Ultimately though, The Idiotis a novel about the uncertainty and restlessness of university life. Selin is a young, eager student, and still, her hesitancy comes across on almost every page. She makes decisions on which classes to take, but there is a haphazard feeling that permeates her actions. These decisions drive the entire novel, but that they might never have been made are never forgotten. She goes into her university life seemingly knowing what she wants, but she comes away not knowing at all. She is awkward, and often, her actions go awry. It is an unsettling representation of what student life can be like, leaving you stuck between the feeling that you suddenly know so much and yet know nothing at all.

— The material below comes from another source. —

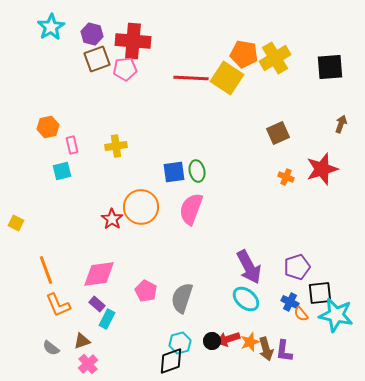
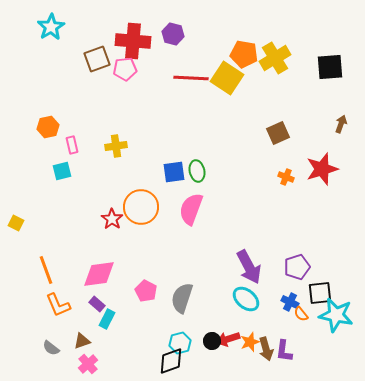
purple hexagon at (92, 34): moved 81 px right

This feeling is so thoroughly woven into the text that I was left in a state of uncertainty for three weeks after finishing the novel. Like Selin going to university, I had gone into the text eagerly, ready to love it. Yet, I came out unsure, not really knowing what I had read. I knew that I had liked whatever it was, but it had nevertheless left me a bit empty. I still don’t really know, but I think that the feeling is appropriate to the story and is a direct result of the way the book is written. It is a masterpiece of characterization, and so it would be impossible to put down the novel feeling otherwise than Selin.

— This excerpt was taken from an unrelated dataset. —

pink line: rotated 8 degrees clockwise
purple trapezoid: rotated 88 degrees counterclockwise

I am thankful for The Idiot– few novels dare to take such an honest stance, depicting both the passion and the potential loss behind intellectual pursuit. The Idiotrings true to many intellectual endeavors, and Selin’s youth and status as a college freshman bring forth a specific uncertainty known to most young academics. I certainly wish that it had come out when I was still an undergrad, wavering between literature, history, and international relations. I highly recommend it to anyone who has lived through the university experience as well as to anyone feeling a lack of cultural representation. It is an excellent, funny, and beautifully mundane book.